Non disdegnano una performance entusiasta, i GA-20, quantunque a pochi minuti dal concerto si chiedessero dove fosse finita tutta la gente, loro che col caldo da Mississippi nemmeno hanno smesso i loro abiti da scena, un giubbotto di jeans prima di salire on stage e gli occhiali scuri rubati ai Blues Brothers. Con “Double Gettin’ My Love” siamo già nel bel mezzo delle danze, ma è palese il viraggio di cui sopra a un più genuino sentimento dei “fifties”, rispetto al ricercato low-fi modaiolo di Black Keyes o White Stripes, accostati spesso per la scelta di una formazione scarna ed essenziale, dall’approccio punk.
I nostri evocano invece spunti più classici di Chicago Blues, elettrificazioni meno estreme, quantunque spigolose come poteva esserlo Elmore James, e “Lonely Soul” è esplicita in proposito, vetrosi e cristallini i “solos” nel rimpallo tra le chitarre, così come “My Baby’s Sweeter” di Little Walter o la ballabile “One More Time”, a scanso di equivoci. Già volgono ai saluti i riffs rock’n’rollistici di “By My Lonesome” e un’altra serata di una musica che, “dal vivo”, sembra essere sempre più rara a queste latitudini, come il freddo di un inverno a Boston, Massachusetts.
Matteo Fratti
Nikki Hill al Dal Mississippi al Po Festival
Stesso luogo e stessa ora, la sera successiva tocca invece a Nikki Hill prendere possesso del palco piacentino. La cantante originaria del North Carolina ma residente da qualche tempo a Memphis, dimostra ancora una volta tutta la sua grinta in un divertente concerto di rock’n’roll in cui non ha alzato per un momento il piede dall’acceleratore.
L’avevamo apprezzata già lo scorso anno al Blues to Bop di Lugano, con questa stessa formazione comprendente Nick Gaitan e Marty Dodson come sezione ritmica e due chitarre, quella del marito Matt Hill e quella dell’ottima Laura Chavez.

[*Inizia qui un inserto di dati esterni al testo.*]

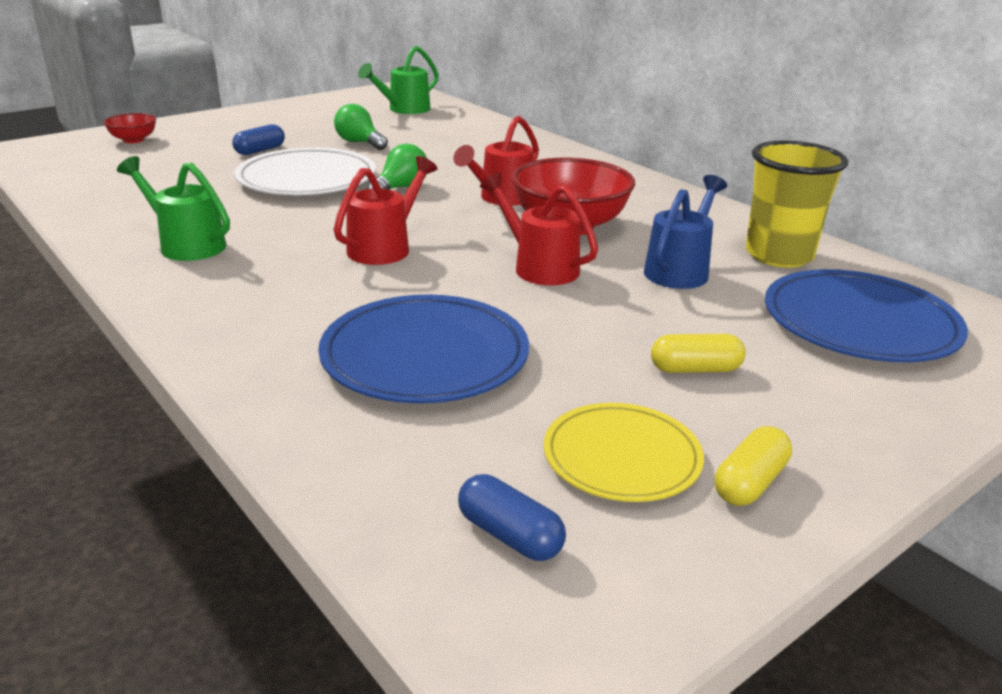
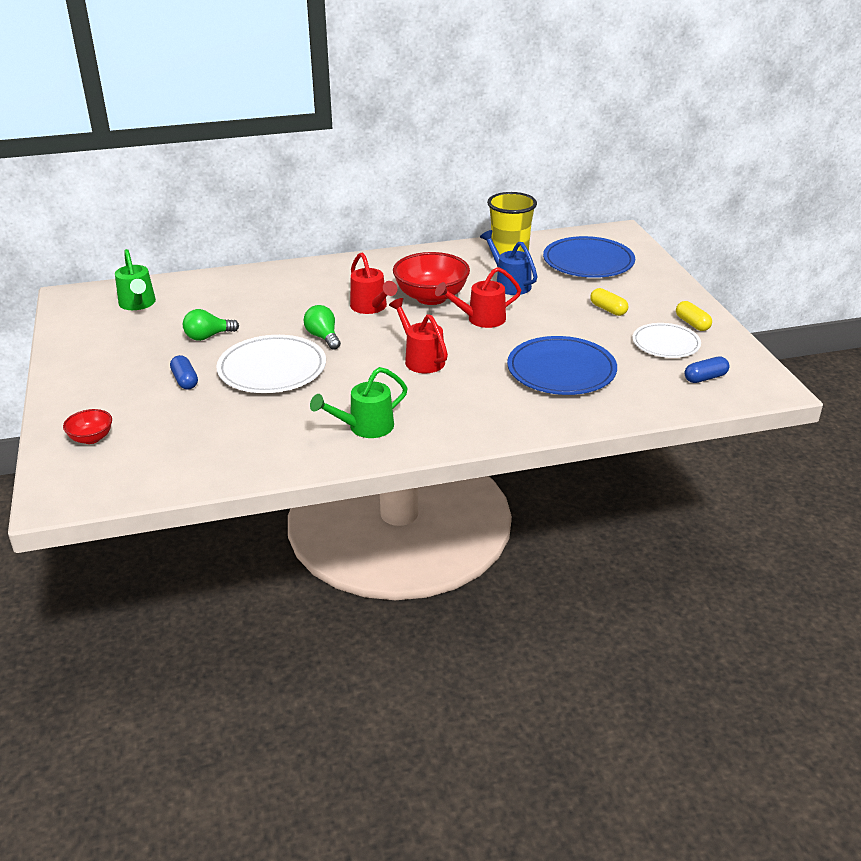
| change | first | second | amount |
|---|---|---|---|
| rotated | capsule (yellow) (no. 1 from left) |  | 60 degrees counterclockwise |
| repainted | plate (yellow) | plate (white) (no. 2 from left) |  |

Un gruppo che fa dell’energia grezza il proprio punto di forza, creando un supporto roccioso per la voce di Nikki.
Partono a spron battuto con la classica “Travelin’ Band” dei Creedence che in un certo senso stabilisce le coordinate entro cui si muoverà il gruppo per la prossima ora e mezza. Niente di più e niente di meno che del genuino rock’n’ roll. Il moto perpetuo e l’ancheggiare felino della Hill, “Feline Roots” è d’altra parte anche il titolo dell’ultimo suo lavoro in studio, risalente ormai al 2018, ci ricordano la carica danzereccia e liberatoria di questa musica.
Senza troppi pensieri né tentennamenti, ma uno via l’altro ecco “Poisoning The Well”, “Strapped To The Beat” o “Don’’t Be The Sucker”.
Chi si aspetta un rallentamento, qualcosa di simile a una ballad o ad uno slow, resta forse spiazzato da cotanta indefessa profusione d’energia. Hill non risparmia le corde vocali, ondeggiando sui riff sporchi del marito e gli assolo della Chavez su un altro pezzo basico come “Ask Yourself”, cui segue “The Fire That’s In Me”.
Ecco, indubitabilmente, un po’ di quel fuoco che ha dentro lo ha riversato anche questa sera a Piacenza a beneficio del pubblico di Santa Chiara.
Un encomio doveroso a Fedro Cooperativa che da anni continua con tenacia a proporre musica di qualità tra Piacenza, Fiorenzuola, Parma e i paesi delle valli circostanti.